**What the task requires:** Count every line below that contains "down", then give that count and nothing else.

═════ Recorded information ═════

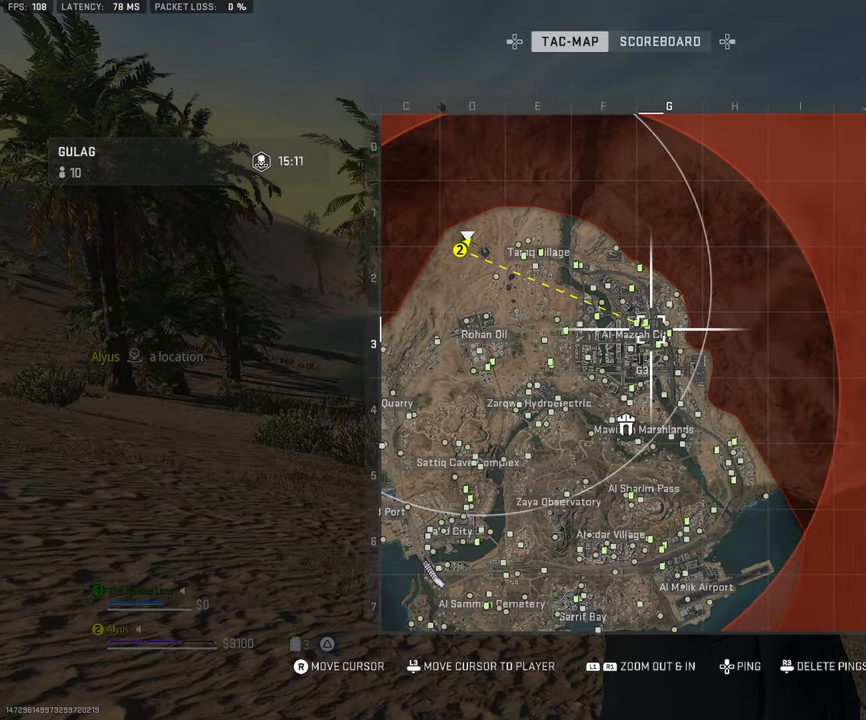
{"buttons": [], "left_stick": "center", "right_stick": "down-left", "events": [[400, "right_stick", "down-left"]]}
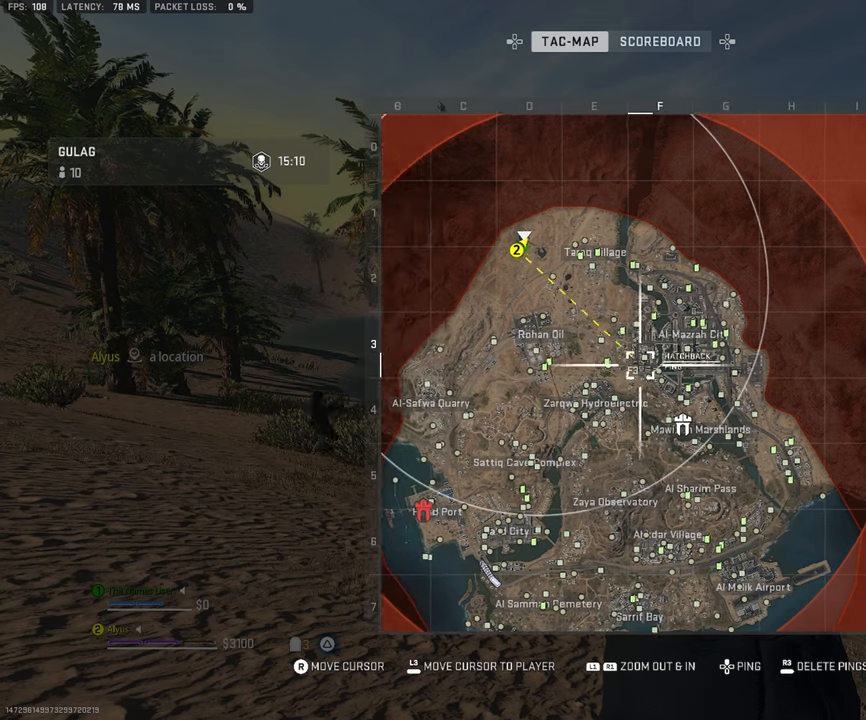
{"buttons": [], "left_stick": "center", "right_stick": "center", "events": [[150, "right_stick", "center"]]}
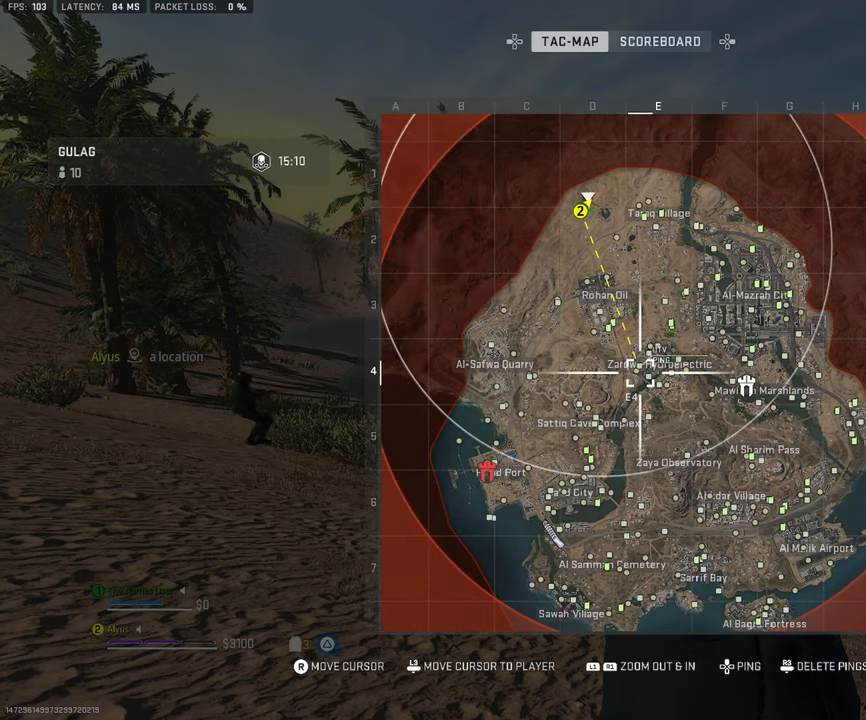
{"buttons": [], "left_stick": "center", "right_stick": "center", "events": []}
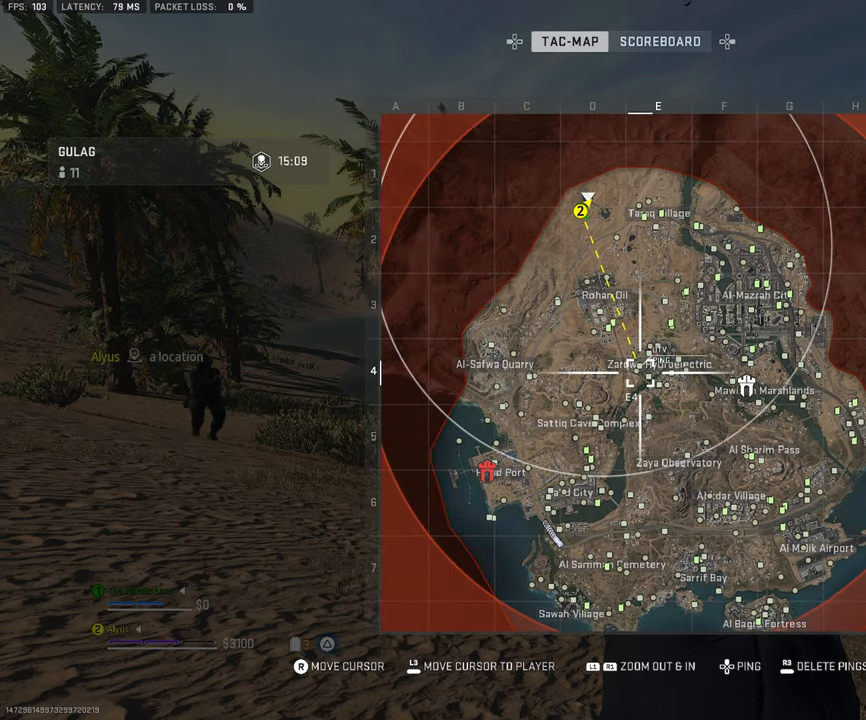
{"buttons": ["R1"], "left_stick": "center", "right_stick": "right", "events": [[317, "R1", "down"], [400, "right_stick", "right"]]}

═════

**Solution:** 2